THE DATA =>
BEGIN

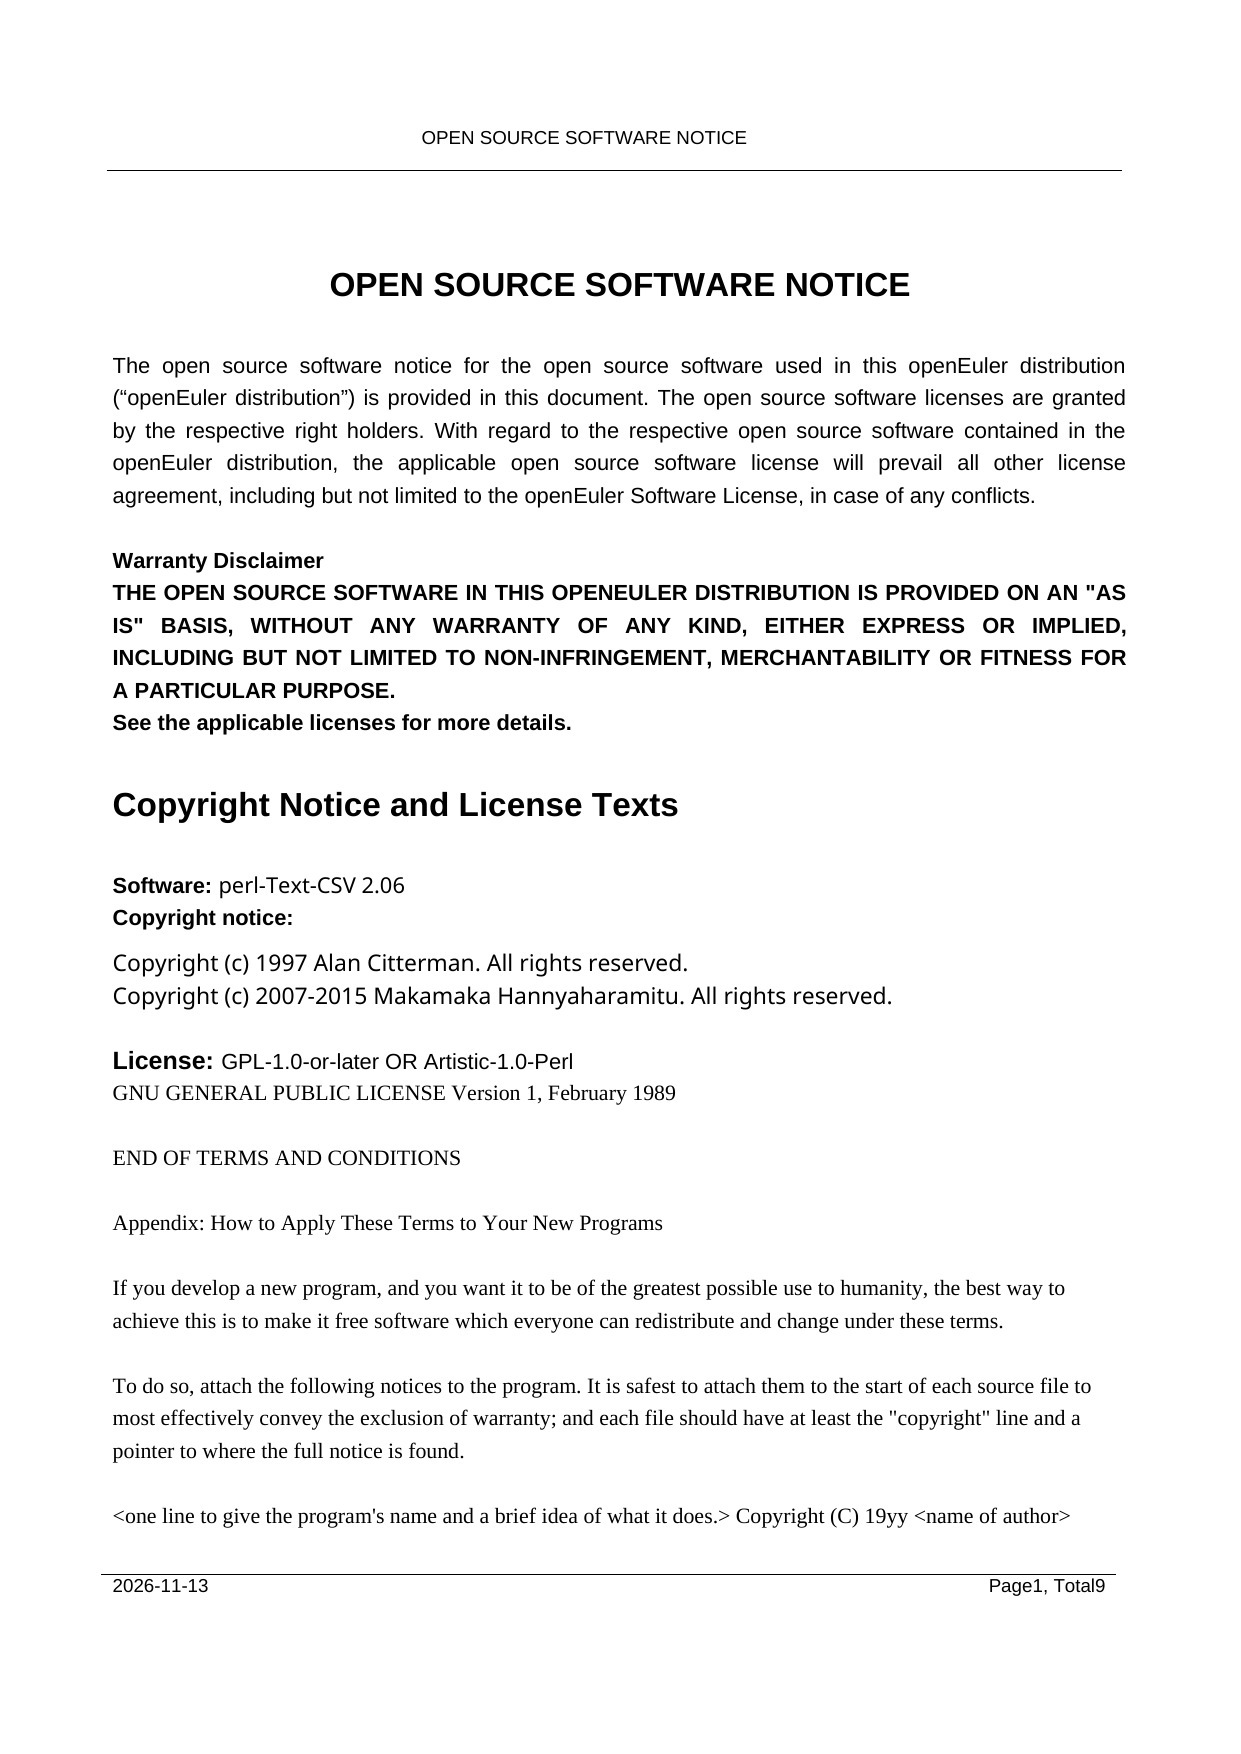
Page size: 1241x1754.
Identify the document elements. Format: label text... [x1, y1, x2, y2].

text Copyright Notice and License Texts [112, 771, 1128, 836]
text The open source software notice for the open source software used in this openEuler distribution (“openEuler distribution”) is provided in this document. The open source software licenses are granted by the respective right holders. With regard to the respective open source software contained in the openEuler distribution, the applicable open source software license will prevail all other license agreement, including but not limited to the openEuler Software License, in case of any conflicts. [112, 349, 1128, 511]
text THE OPEN SOURCE SOFTWARE IN THIS OPENEULER DISTRIBUTION IS PROVIDED ON AN "AS IS" BASIS, WITHOUT ANY WARRANTY OF ANY KIND, EITHER EXPRESS OR IMPLIED, INCLUDING BUT NOT LIMITED TO NON-INFRINGEMENT, MERCHANTABILITY OR FITNESS FOR A PARTICULAR PURPOSE. See the applicable licenses for more details. [112, 576, 1128, 739]
text Copyright (c) 1997 Alan Citterman. All rights reserved. Copyright (c) 2007-2015 Makamaka Hannyaharamitu. All rights reserved. [112, 947, 1128, 1044]
text Warranty Disclaimer [112, 544, 1128, 576]
title Software: perl-Text-CSV 2.06 [112, 869, 1128, 901]
text OPEN SOURCE SOFTWARE NOTICE [112, 251, 1128, 316]
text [112, 1077, 1128, 1532]
text License: GPL-1.0-or-later OR Artistic-1.0-Perl [112, 1044, 1128, 1077]
text Copyright notice: [112, 901, 1128, 934]
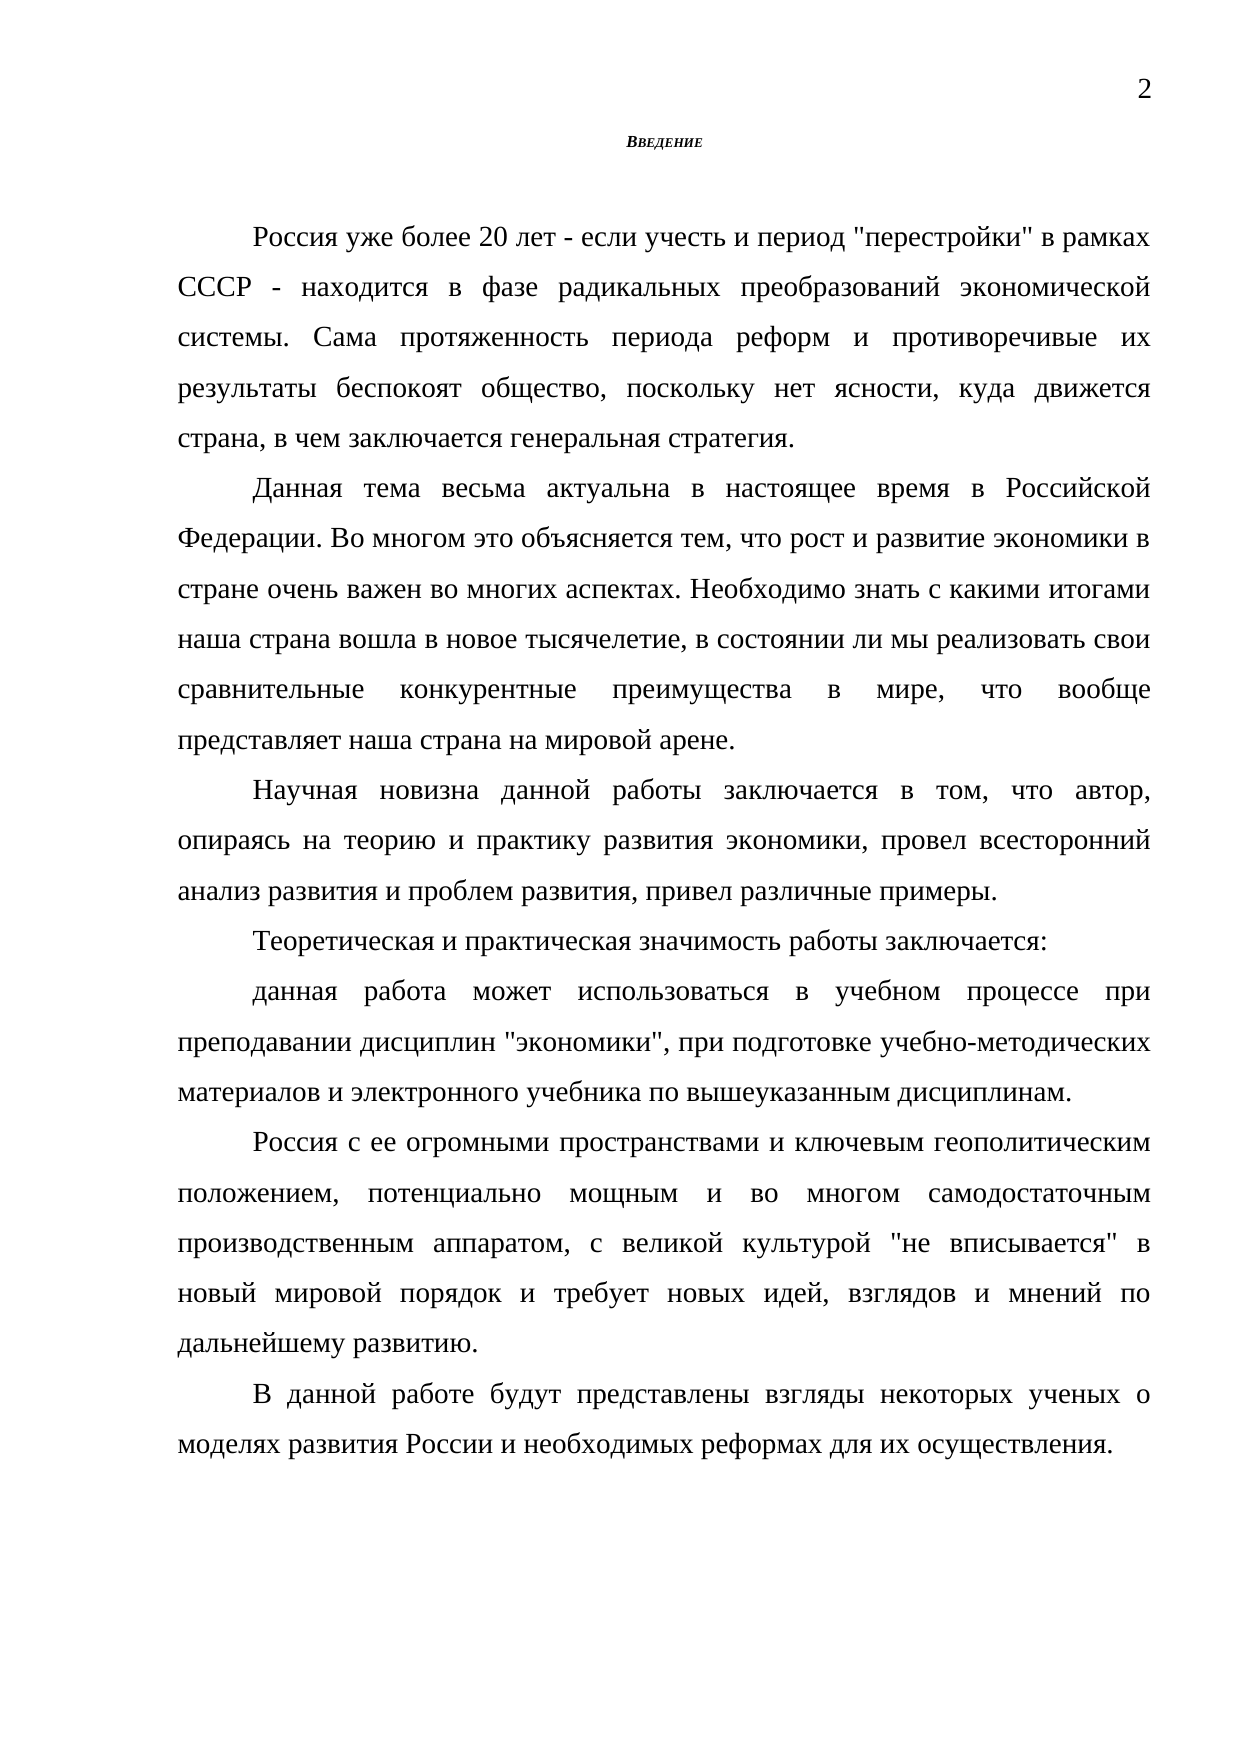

END

TASK TO COMPLETE => Please provide a faithful transcription of all the data, pictures excluded.

SOLUTION TO THIS EXERCISE =>
Page size: 1241x1754.
Identify the document elements. Format: label text... [x1, y1, x2, y2].

text Copyright Notice and License Texts [112, 771, 1128, 836]
text The open source software notice for the open source software used in this openEuler distribution (“openEuler distribution”) is provided in this document. The open source software licenses are granted by the respective right holders. With regard to the respective open source software contained in the openEuler distribution, the applicable open source software license will prevail all other license agreement, including but not limited to the openEuler Software License, in case of any conflicts. [112, 349, 1128, 511]
text THE OPEN SOURCE SOFTWARE IN THIS OPENEULER DISTRIBUTION IS PROVIDED ON AN "AS IS" BASIS, WITHOUT ANY WARRANTY OF ANY KIND, EITHER EXPRESS OR IMPLIED, INCLUDING BUT NOT LIMITED TO NON-INFRINGEMENT, MERCHANTABILITY OR FITNESS FOR A PARTICULAR PURPOSE. See the applicable licenses for more details. [112, 576, 1128, 739]
text Copyright (c) 1997 Alan Citterman. All rights reserved. Copyright (c) 2007-2015 Makamaka Hannyaharamitu. All rights reserved. [112, 947, 1128, 1044]
text Warranty Disclaimer [112, 544, 1128, 576]
title Software: perl-Text-CSV 2.06 [112, 869, 1128, 901]
text OPEN SOURCE SOFTWARE NOTICE [112, 251, 1128, 316]
text [112, 1077, 1128, 1532]
text License: GPL-1.0-or-later OR Artistic-1.0-Perl [112, 1044, 1128, 1077]
text Copyright notice: [112, 901, 1128, 934]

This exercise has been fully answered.